Exercise directions -> For the entries below, copy exactly the line that contains "from the UK in" through the line that contains "On Saturday 26", both ends included, and exclude all pictures.

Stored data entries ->

----

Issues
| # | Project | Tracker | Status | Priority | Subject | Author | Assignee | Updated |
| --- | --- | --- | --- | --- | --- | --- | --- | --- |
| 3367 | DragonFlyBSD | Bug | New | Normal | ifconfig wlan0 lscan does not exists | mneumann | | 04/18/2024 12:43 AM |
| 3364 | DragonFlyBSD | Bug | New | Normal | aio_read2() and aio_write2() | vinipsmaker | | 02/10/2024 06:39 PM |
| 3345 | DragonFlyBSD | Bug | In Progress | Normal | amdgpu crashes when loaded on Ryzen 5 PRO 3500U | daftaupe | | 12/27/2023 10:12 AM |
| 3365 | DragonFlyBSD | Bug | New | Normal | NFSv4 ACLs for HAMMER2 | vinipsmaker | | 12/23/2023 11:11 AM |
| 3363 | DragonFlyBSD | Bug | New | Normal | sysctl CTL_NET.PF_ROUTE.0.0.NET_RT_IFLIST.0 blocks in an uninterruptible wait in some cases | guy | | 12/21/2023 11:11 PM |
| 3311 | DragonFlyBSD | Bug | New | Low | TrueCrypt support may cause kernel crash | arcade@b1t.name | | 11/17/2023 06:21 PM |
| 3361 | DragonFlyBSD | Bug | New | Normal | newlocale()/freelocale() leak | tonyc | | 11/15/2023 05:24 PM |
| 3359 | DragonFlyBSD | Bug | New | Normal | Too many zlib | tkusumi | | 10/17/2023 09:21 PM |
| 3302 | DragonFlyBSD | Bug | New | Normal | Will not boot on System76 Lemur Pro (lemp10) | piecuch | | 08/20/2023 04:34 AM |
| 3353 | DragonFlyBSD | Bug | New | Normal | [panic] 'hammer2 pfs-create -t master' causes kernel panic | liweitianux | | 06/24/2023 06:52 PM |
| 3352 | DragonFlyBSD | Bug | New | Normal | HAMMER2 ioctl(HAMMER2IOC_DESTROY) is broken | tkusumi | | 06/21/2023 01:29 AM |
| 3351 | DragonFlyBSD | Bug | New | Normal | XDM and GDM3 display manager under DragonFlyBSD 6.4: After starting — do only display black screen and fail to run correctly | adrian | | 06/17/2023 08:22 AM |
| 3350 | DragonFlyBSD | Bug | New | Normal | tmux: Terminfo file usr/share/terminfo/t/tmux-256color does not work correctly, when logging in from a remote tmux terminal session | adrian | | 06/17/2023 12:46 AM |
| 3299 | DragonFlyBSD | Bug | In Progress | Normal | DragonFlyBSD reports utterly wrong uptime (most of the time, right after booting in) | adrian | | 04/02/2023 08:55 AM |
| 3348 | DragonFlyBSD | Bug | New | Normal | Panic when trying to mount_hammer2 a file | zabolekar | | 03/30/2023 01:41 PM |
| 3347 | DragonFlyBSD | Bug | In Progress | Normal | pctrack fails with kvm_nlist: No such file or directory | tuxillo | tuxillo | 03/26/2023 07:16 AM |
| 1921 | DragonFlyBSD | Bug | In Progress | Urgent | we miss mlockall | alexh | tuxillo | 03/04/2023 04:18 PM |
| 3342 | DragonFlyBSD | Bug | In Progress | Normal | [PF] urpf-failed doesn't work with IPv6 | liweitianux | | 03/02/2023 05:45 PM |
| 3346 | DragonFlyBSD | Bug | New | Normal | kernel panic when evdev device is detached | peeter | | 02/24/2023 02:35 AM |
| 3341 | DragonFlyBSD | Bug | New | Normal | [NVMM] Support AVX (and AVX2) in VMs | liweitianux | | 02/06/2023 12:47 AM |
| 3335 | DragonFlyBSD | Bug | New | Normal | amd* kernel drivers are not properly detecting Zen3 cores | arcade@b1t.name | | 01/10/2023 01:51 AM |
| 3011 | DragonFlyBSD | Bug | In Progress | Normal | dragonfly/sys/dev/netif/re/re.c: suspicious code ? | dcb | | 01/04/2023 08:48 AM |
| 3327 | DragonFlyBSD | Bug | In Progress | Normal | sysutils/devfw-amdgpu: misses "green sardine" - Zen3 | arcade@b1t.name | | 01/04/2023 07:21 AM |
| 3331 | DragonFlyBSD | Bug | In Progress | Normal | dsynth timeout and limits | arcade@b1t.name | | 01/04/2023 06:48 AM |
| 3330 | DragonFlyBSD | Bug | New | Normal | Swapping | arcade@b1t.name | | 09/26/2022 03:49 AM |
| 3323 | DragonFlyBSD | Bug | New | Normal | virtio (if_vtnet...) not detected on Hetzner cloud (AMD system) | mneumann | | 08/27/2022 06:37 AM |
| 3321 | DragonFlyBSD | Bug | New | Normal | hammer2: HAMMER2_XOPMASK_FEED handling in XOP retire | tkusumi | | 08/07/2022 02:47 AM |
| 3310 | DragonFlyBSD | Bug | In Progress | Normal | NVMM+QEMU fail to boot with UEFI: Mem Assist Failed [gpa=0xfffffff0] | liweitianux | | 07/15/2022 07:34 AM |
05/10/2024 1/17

----

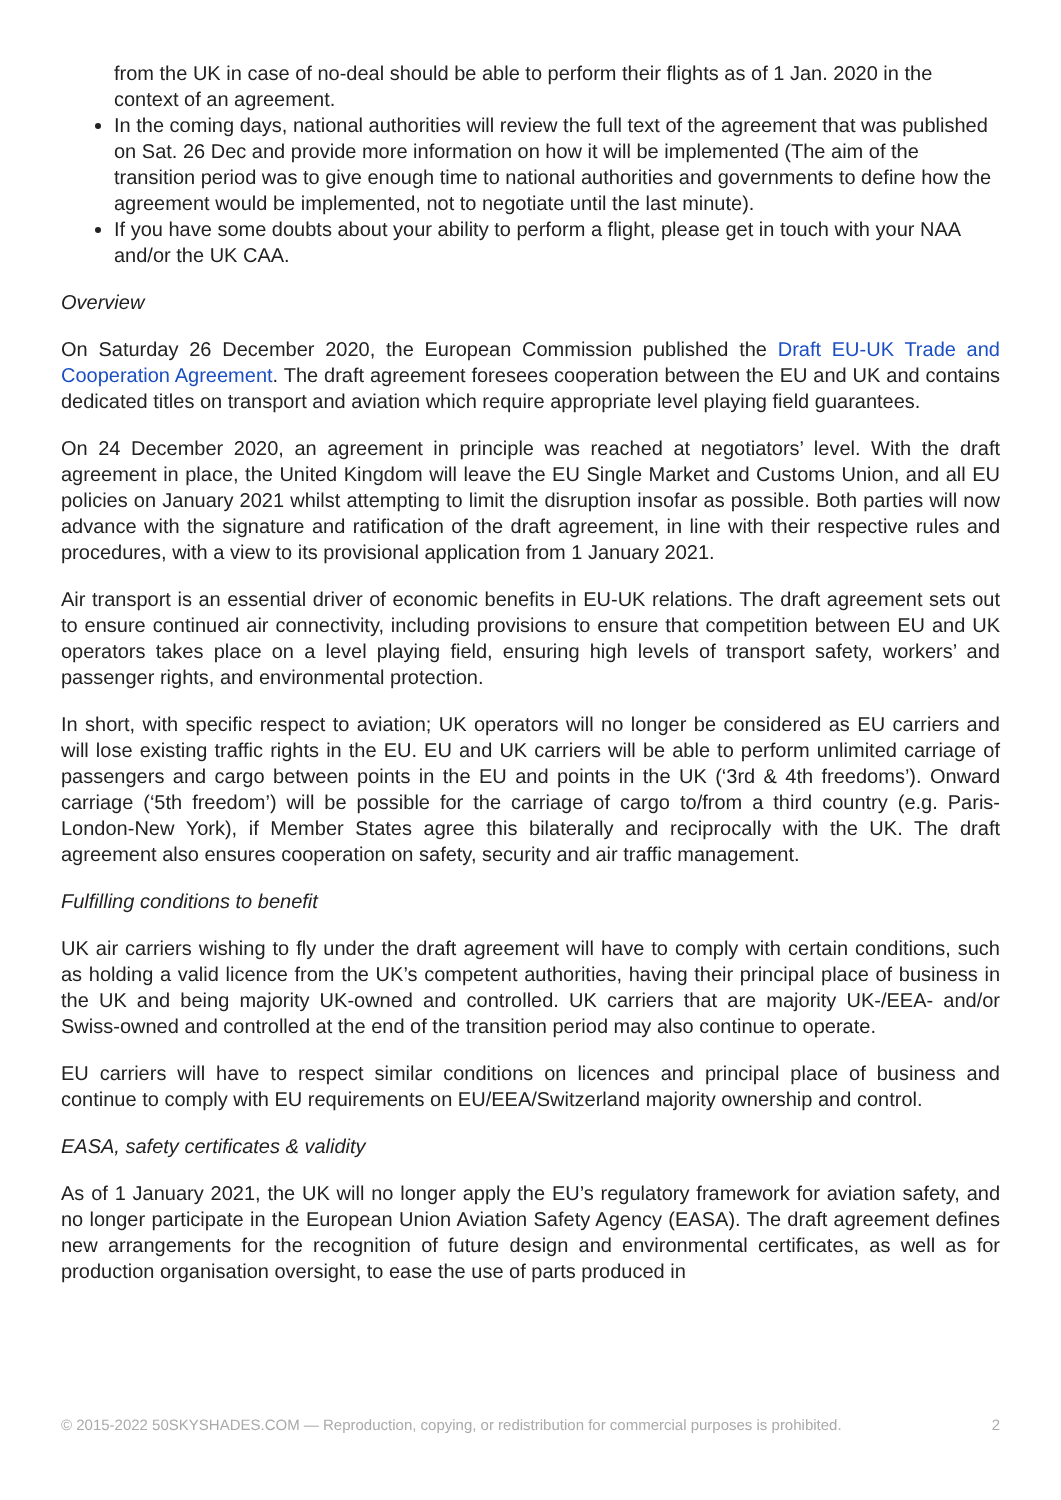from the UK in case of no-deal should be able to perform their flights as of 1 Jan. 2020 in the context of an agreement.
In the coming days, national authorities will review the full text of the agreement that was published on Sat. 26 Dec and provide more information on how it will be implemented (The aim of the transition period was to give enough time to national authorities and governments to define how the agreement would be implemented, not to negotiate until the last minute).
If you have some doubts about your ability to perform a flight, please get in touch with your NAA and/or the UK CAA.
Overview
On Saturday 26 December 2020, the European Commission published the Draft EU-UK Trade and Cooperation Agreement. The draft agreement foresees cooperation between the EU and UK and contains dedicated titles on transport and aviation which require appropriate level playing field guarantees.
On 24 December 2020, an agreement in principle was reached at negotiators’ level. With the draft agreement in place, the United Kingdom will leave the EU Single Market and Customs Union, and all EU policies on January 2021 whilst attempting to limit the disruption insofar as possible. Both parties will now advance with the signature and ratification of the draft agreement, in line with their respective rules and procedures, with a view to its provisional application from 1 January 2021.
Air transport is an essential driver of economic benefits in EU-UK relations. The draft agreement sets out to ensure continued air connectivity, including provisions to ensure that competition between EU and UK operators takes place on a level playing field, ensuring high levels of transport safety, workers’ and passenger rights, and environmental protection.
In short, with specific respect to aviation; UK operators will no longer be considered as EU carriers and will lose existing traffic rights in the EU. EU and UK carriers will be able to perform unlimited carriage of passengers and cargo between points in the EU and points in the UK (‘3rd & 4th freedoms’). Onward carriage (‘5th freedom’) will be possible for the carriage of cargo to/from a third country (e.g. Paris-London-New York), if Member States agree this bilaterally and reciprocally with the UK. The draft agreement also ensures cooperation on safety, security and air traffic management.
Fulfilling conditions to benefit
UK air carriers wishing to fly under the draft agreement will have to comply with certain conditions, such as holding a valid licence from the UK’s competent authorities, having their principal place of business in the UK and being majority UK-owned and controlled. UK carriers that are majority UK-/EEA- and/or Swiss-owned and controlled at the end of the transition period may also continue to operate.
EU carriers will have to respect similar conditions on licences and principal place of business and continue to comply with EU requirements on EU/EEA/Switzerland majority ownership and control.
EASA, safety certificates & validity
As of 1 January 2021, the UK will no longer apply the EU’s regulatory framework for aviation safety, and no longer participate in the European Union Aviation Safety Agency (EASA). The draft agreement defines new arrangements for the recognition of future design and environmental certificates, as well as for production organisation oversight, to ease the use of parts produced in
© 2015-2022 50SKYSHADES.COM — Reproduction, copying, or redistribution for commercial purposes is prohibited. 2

----

Solution for this task ->
from the UK in case of no-deal should be able to perform their flights as of 1 Jan. 2020 in the context of an agreement.
In the coming days, national authorities will review the full text of the agreement that was published on Sat. 26 Dec and provide more information on how it will be implemented (The aim of the transition period was to give enough time to national authorities and governments to define how the agreement would be implemented, not to negotiate until the last minute).
If you have some doubts about your ability to perform a flight, please get in touch with your NAA and/or the UK CAA.
Overview
On Saturday 26 December 2020, the European Commission published the Draft EU-UK Trade and Cooperation Agreement. The draft agreement foresees cooperation between the EU and UK and contains dedicated titles on transport and aviation which require appropriate level playing field guarantees.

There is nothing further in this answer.